Start DATA SHOWN

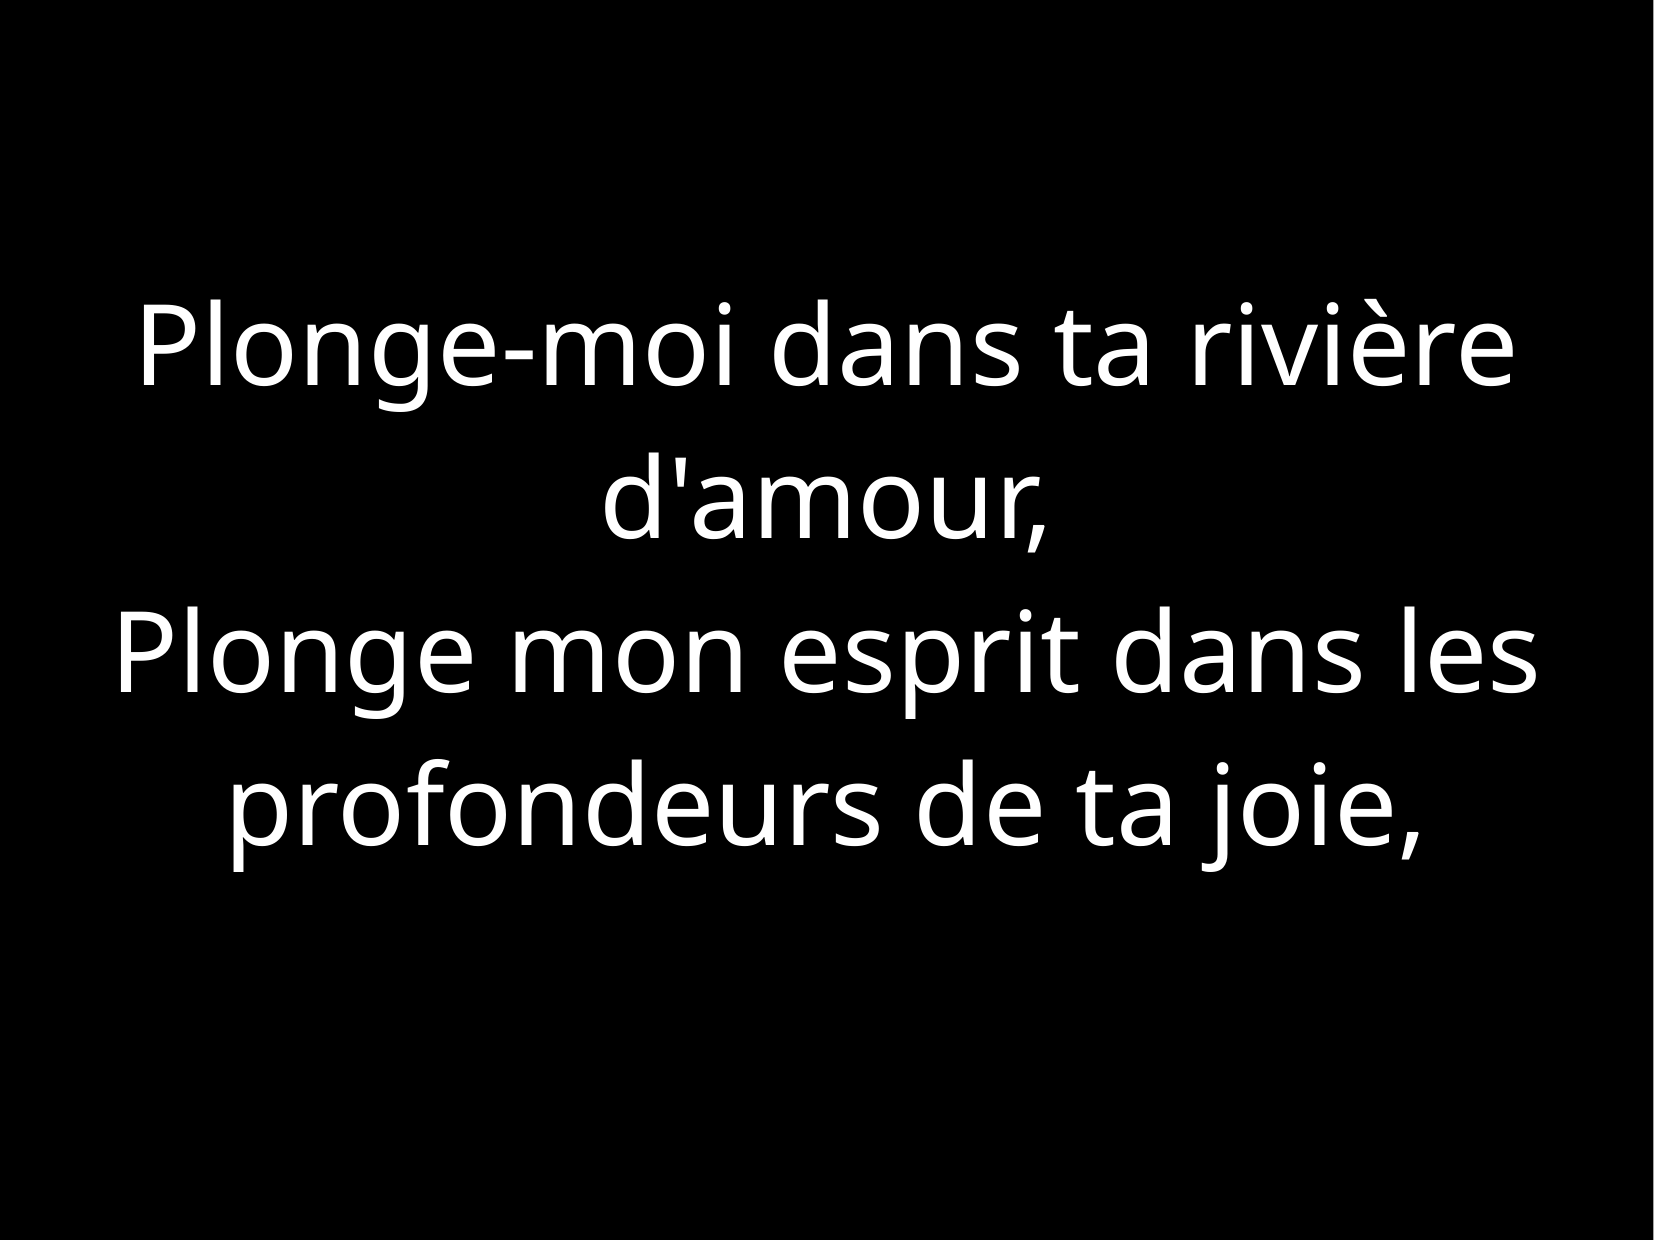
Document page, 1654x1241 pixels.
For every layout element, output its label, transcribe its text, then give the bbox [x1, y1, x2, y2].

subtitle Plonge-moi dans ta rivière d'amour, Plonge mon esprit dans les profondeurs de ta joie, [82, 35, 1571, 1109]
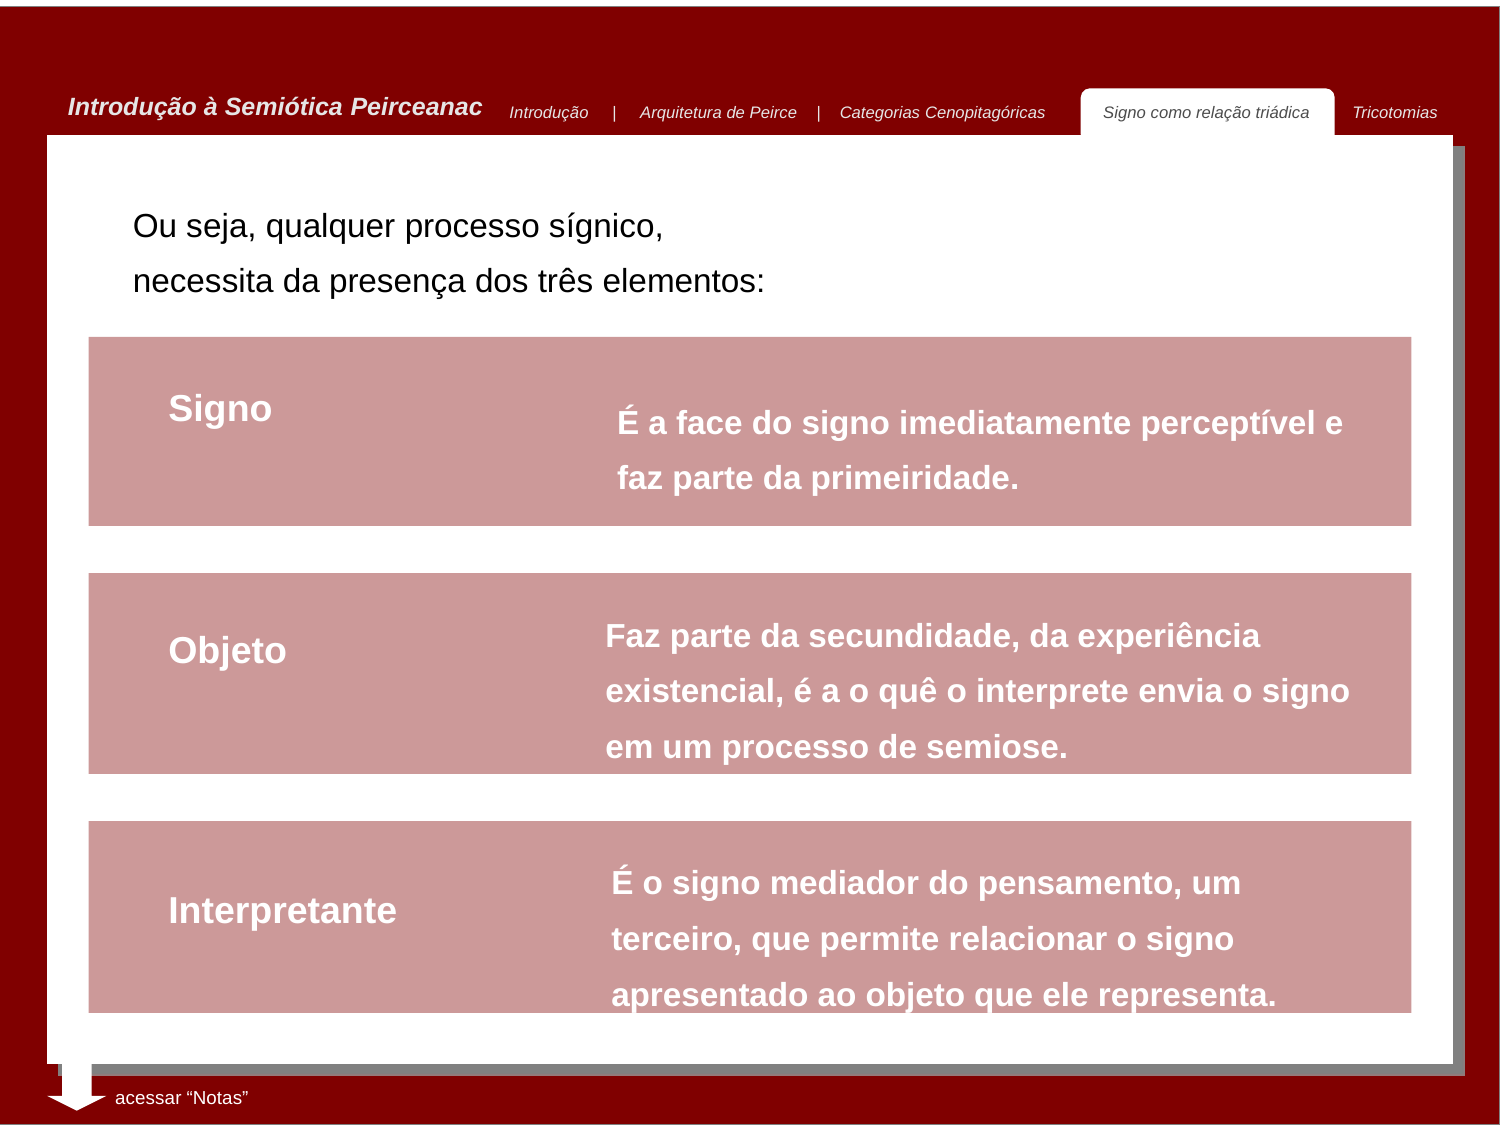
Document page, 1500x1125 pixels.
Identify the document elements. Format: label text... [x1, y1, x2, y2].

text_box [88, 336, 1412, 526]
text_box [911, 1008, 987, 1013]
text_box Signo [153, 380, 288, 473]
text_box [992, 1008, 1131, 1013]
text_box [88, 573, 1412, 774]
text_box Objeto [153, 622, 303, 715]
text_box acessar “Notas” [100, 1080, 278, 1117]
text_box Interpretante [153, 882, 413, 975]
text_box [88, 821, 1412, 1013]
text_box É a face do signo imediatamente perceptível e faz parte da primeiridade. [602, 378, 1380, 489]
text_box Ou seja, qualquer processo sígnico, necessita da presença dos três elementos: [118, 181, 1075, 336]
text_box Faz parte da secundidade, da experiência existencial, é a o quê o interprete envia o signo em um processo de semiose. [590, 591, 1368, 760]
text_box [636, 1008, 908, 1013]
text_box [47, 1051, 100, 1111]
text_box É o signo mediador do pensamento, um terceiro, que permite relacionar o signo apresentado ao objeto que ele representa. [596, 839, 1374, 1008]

End DATA SHOWN
Start DATA SHOWN

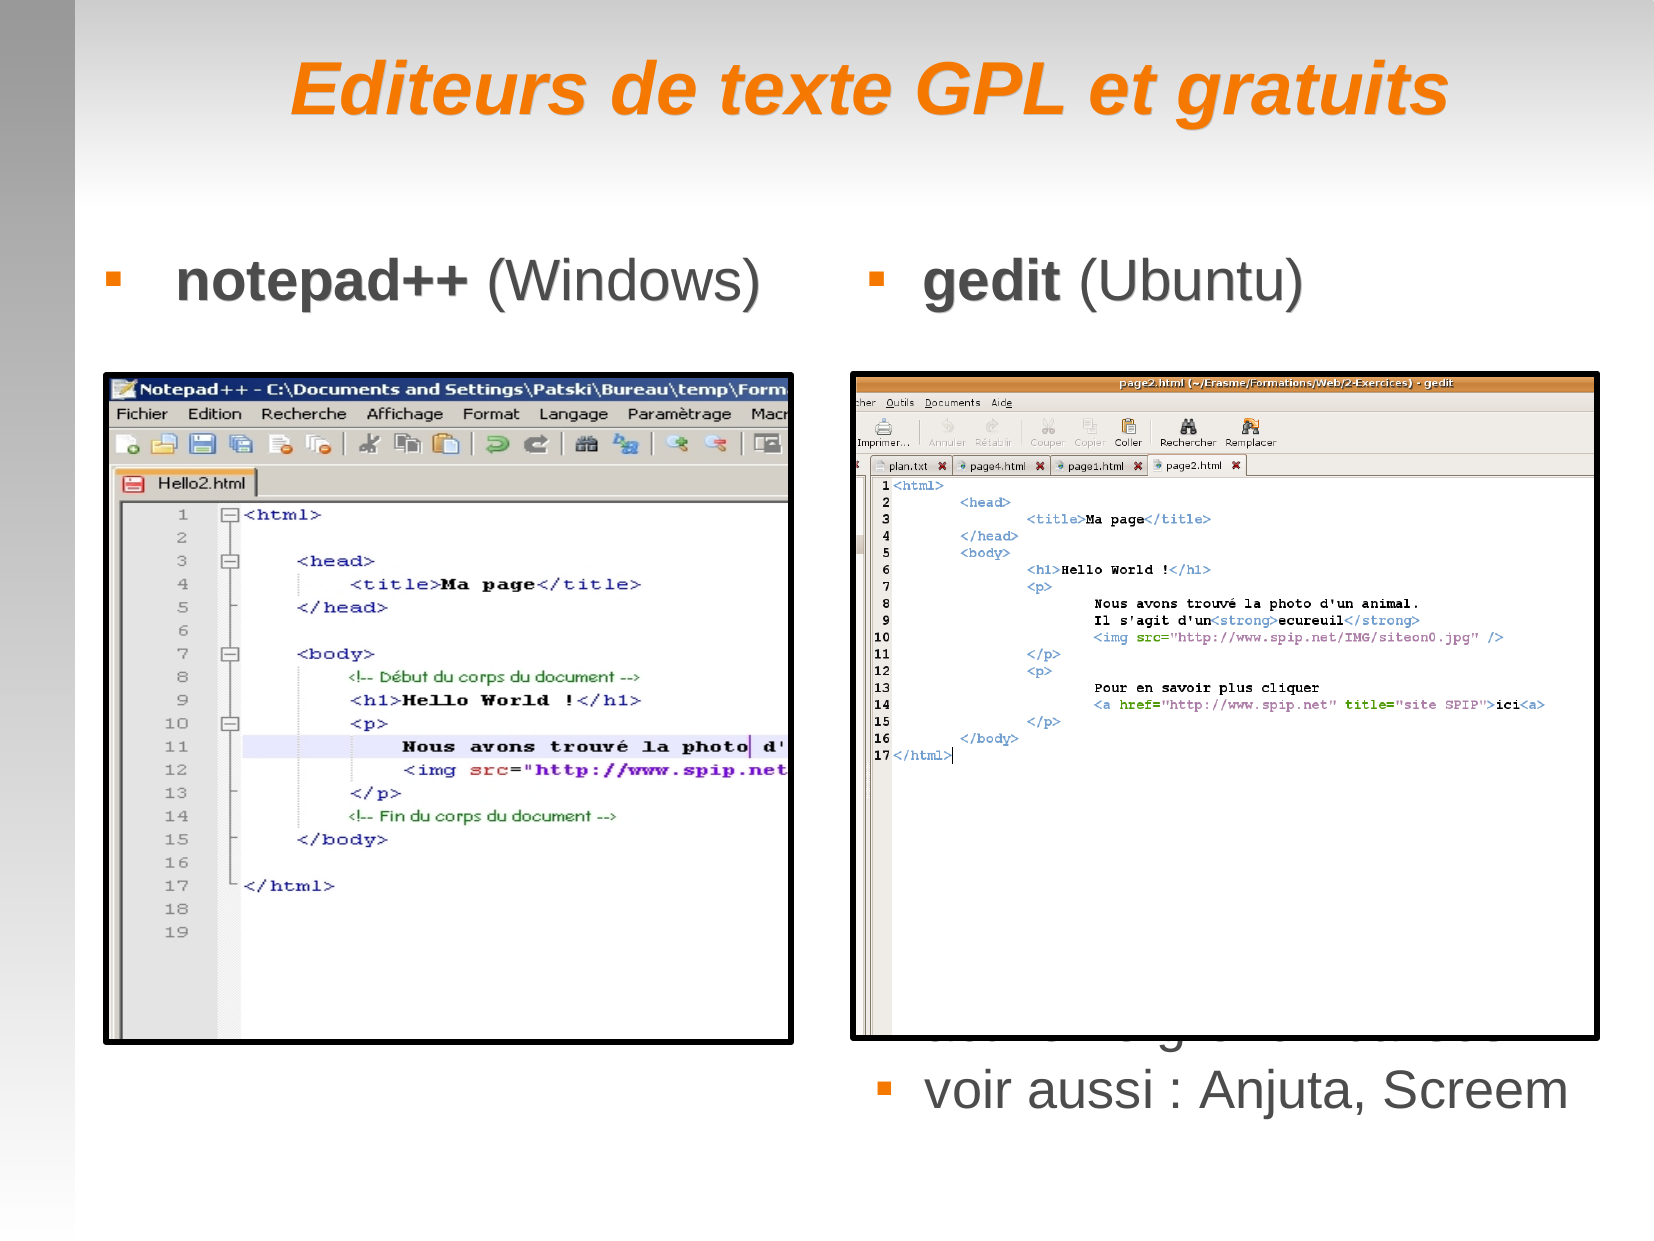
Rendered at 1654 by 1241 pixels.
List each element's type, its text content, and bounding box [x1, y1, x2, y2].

End DATA SHOWN

_OBJECTIVE:_ Can you gather every line in the records above that contains the word "label" and copy each of those lines in full?

_EXERCISE RESULT:_
For every layout element, output its label, transcribe its text, then give the bbox [x1, y1, x2, y2].
Identify the document elements. Format: label text... [x1, y1, x2, y2].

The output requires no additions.